Phonetic transformation algorithms

Phonetic transformation algorithms can be used to identify words that sound similar, even if they are spelled differently. These algorithms are often used in a preprocessing step for data linking and can assist in the blocking and comparison process.

By incorporating them into blocking rules, it allows for possible candidate pairs of entities with phonetically similar transforms to be considered for linking. This can result in a "fuzzier" blocking process, which may be beneficial for certain projects.

Similarly, phonetically similar transforms offer another way to do fuzzy-matching within a comparison.

Below are some examples of well known phonetic transformation algorithmns.

Soundex

Soundex is a widely-used algorithm for phonetic matching. It was developed by Margaret K. Odell and Robert C. Russell in the early 1900s. The basic idea behind Soundex is to encode words based on their sounds, rather than their spelling. This allows words that sound similar to be encoded in the same way, even if they are spelled differently.

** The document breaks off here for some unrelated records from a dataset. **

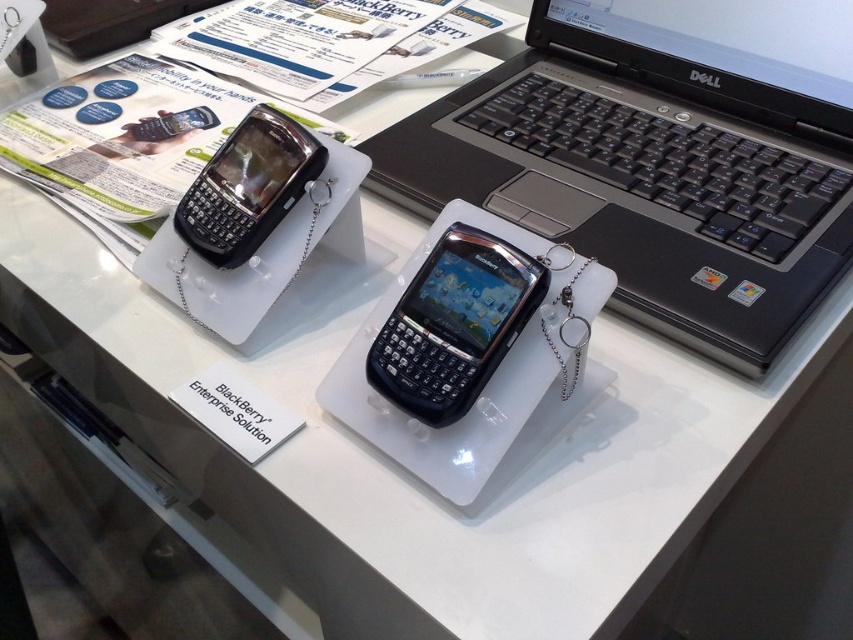
You are setting up a display for a tech event and need to arrange two black glossy devices. You have a black glossy smartphone at center and a black glossy phone at center. Based on their sizes, which one should you place on the higher shelf to ensure stability?

The black glossy smartphone at center has a lesser height compared to the black glossy phone at center. To ensure stability, place the taller black glossy phone at center on the higher shelf since it can support its own weight better due to its size.

You are setting up a display for a tech event and need to place a black matte laptop at center and a black glossy smartphone at center on a table. The table has a width of 10 inches. Can both items fit side by side without overlapping?

The black matte laptop at center and black glossy smartphone at center are 9.71 inches apart. Since the table is 10 inches wide, they can fit side by side with a small gap remaining.

You are setting up a display for a tech event and need to place two black glossy devices side by side. You have a black glossy smartphone at center and a black glossy phone at center. Based on their thickness, which device should you place closer to the edge of the display stand to ensure stability?

The black glossy smartphone at center is thinner than the black glossy phone at center. To ensure stability, place the thicker black glossy phone at center closer to the edge of the display stand as it has a larger base area for support.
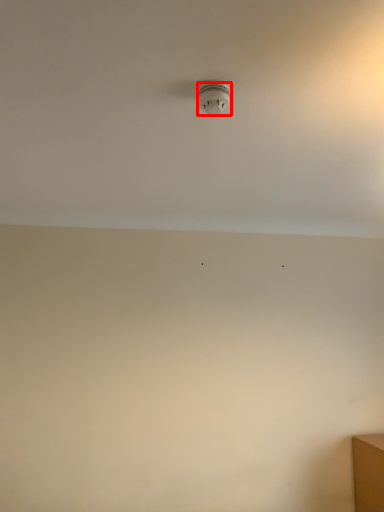
Question: In this image, where is light fixture (annotated by the red box) located relative to backdrop?

Choices:
 (A) right
 (B) left

Answer: (B)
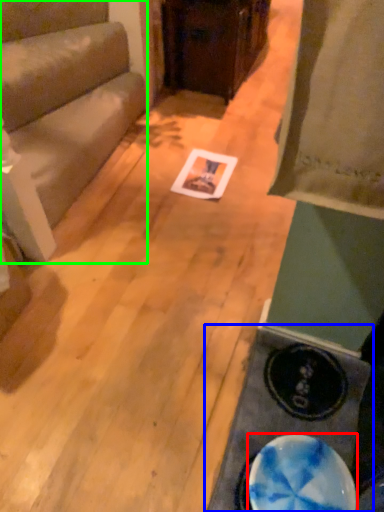
Question: Estimate the real-world distances between objects in this image. Which object is farther from plate (highlighted by a red box), table (highlighted by a blue box) or furniture (highlighted by a green box)?

Choices:
 (A) table
 (B) furniture

Answer: (B)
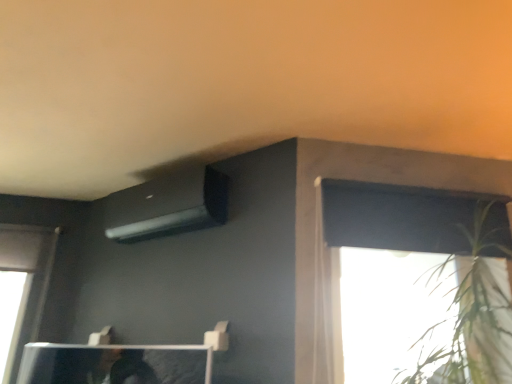
Question: Which is correct: black matte air conditioner at upper center is inside green leafy plant at upper right, or outside of it?

Choices:
 (A) outside
 (B) inside

Answer: (A)

Question: In terms of width, does black matte air conditioner at upper center look wider or thinner when compared to green leafy plant at upper right?

Choices:
 (A) thin
 (B) wide

Answer: (A)

Question: Based on their relative distances, which object is farther from the green leafy plant at upper right?

Choices:
 (A) black matte air conditioner at upper center
 (B) white sheer curtain at upper right

Answer: (A)

Question: Considering the real-world distances, which object is closest to the green leafy plant at upper right?

Choices:
 (A) white sheer curtain at upper right
 (B) black matte air conditioner at upper center

Answer: (A)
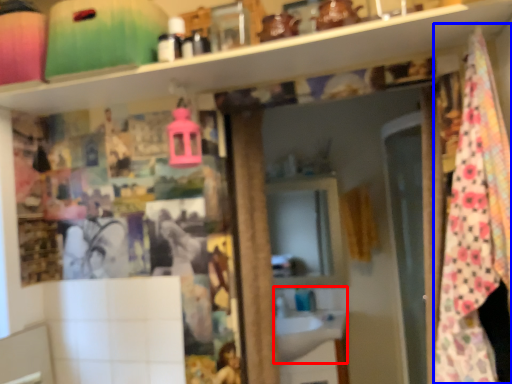
Question: Which object appears closest to the camera in this image, sink (highlighted by a red box) or blanket (highlighted by a blue box)?

Choices:
 (A) sink
 (B) blanket

Answer: (B)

To encode a word with Soundex, the algorithm follows these steps:

Retain the first letter of the word.
Replace each of the following letters with the corresponding number:
B, F, P, V: 1
C, G, J, K, Q, S, X, Z: 2
D, T: 3
L: 4
M, N: 5
R: 6

Replace all other letters with the number 0.

As for an example of similar names having the same Soundex code, consider the names "Smith" and "Smythe". These names are spelled differently, but they have the same pronunciation, so they would be encoded as "S530" using Soundex.

Double Metaphone

Double Metaphone is a more advanced algorithm for phonetic matching, developed by Lawrence Philips in the 1990s. It is based on the Soundex algorithm, but is designed to be more accurate and to handle a wider range of words.

To encode a word with Double Metaphone, the algorithm follows these steps:

Retain the first letter of the word.
Remove any vowels, except for the first letter.
Replace certain letters with other letters or combinations of letters, as follows:
B: B
C: X if followed by "ia" or "h" (e.g. "Cia" becomes "X", "Ch" becomes "X"), otherwise "S"
D: J if followed by "ge", "gy", "gi", otherwise "T"
G: J if followed by "g", "d", "i", "y", "e", otherwise "K"
K: K
L: L
M: M
N: N
P: F
Q: K
R: R
S: X if followed by "h" (e.g. "Sh" becomes "X"), otherwise "S"
T: X if followed by "ia" or "ch" (e.g. "Tia" becomes "X", "Tch" becomes "X"), otherwise "T"
V: F
X: KS
Z: S

For example, surnames such as Cone and Kohn are encoded in the same way as "KN" , because they sound similar even though they are spelled differently.